Storage Device Cache Management

Storage devices themselves add another layer of complexity that both Windows and Linux must handle. Modern hard drives and SSDs have their own internal memory caches that can store several megabytes or even gigabytes of data. These caches are designed to improve performance by allowing the storage device to group related operations together and optimize the order in which they’re performed.

However, these caches also create a reliability challenge. Even when the operating system thinks data has been written to storage, it might still only be in the device’s cache. If the storage device loses power before it has a chance to write this cached data to permanent storage, the data will be lost even though both the application and the operating system believed it was safely stored.

Both Windows and Linux have mechanisms to force these device caches to write their data to permanent storage, but the implementation details vary. The operating system can send special commands to the storage device telling it to flush its caches, but these commands are relatively expensive in terms of performance. Some storage devices also support a feature called Force Unit Access (FUA) that allows individual write operations to bypass the cache entirely, but support for FUA varies between different types of storage devices and different operating systems.

This is why you sometimes need to “safely eject” USB drives and why that process sometimes takes longer than you might expect. The operating system might think all data has been written, but the USB drive’s internal cache might still contain unwritten data. The safe eject process forces everything to be written before you remove the device, and this might involve writing several megabytes of cached data that accumulated over time.

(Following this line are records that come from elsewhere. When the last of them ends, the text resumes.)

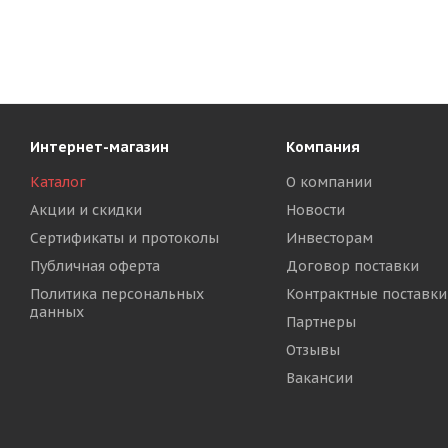
Интернет-магазин
Компания
Каталог
О компании
Акции и скидки
Новости
Сертификаты и протоколы
Инвесторам
Публичная оферта
Договор поставки
Политика персональных
Контрактные поставки
данных
Партнеры
Отзывы
Вакансии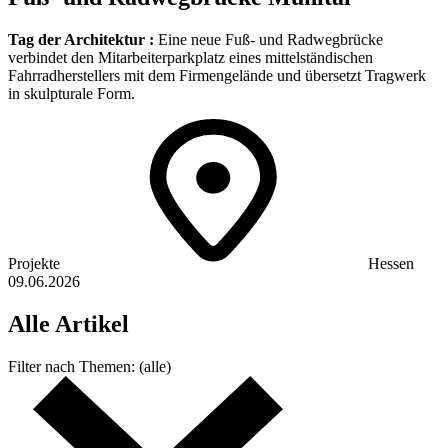
Tag der Architektur :
Eine neue Fuß- und Radwegbrücke
verbindet den Mitarbeiterparkplatz eines mittelständischen
Fahrradherstellers mit dem Firmengelände und übersetzt Tragwerk
in skulpturale Form.
Projekte
Hessen
09.06.2026
Alle
Artikel
Filter nach
Themen:
(alle)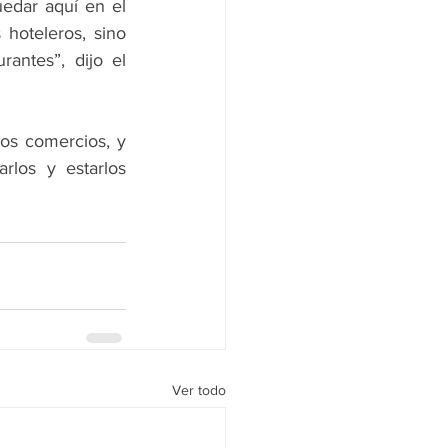
edar aquí en el 
hoteleros, sino 
antes”, dijo el 
os comercios, y 
los y estarlos 
Ver todo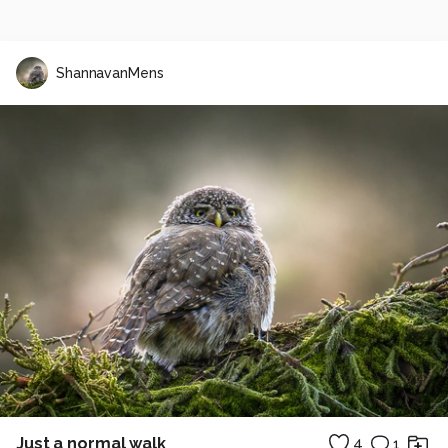
ShannavanMens
Just a normal walk
4
1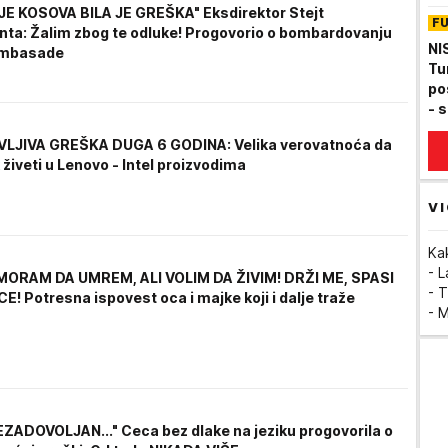
du
E KOSOVA BILA JE GREŠKA" Eksdirektor Stejt
F
voz
ta: Žalim zbog te odluke! Progovorio o bombardovanju
NI
ambasade
Tu
po
- 
LJIVA GREŠKA DUGA 6 GODINA: Velika verovatnoća da
živeti u Lenovo - Intel proizvodima
VI
Ka
- 
MORAM DA UMREM, ALI VOLIM DA ŽIVIM! DRŽI ME, SPASI
- T
! Potresna ispovest oca i majke koji i dalje traže
- 
EZADOVOLJAN..." Ceca bez dlake na jeziku progovorila o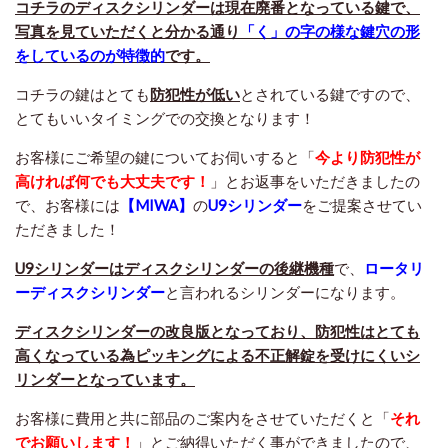
コチラのディスクシリンダーは現在廃番となっている鍵で、
写真を見ていただくと分かる通り
「く」の字の様な鍵穴の形
をしているのが特徴的
です。
コチラの鍵はとても
防犯性が低い
とされている鍵ですので、
とてもいいタイミングでの交換となります！
お客様にご希望の鍵についてお伺いすると「
今より防犯性が
高ければ何でも大丈夫です！
」とお返事をいただきましたの
で、お客様には
【MIWA】
の
U9シリンダー
をご提案させてい
ただきました！
U9シリンダーはディスクシリンダーの後継機種
で、
ロータリ
ーディスクシリンダー
と言われるシリンダーになります。
ディスクシリンダーの改良版となっており、防犯性はとても
高くなっている為ピッキングによる不正解錠を受けにくいシ
リンダーとなっています。
お客様に費用と共に部品のご案内をさせていただくと「
それ
でお願いします！
」とご納得いただく事ができましたので、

The interaction between all these layers means that achieving true data reliability requires understanding and controlling each level of the storage stack. Application developers need to understand when to call sync functions, system administrators need to understand how to configure file systems appropriately, and hardware designers need to implement cache flushing mechanisms correctly. When any of these layers fails to work as expected, data can be lost even when everything appears to be functioning normally.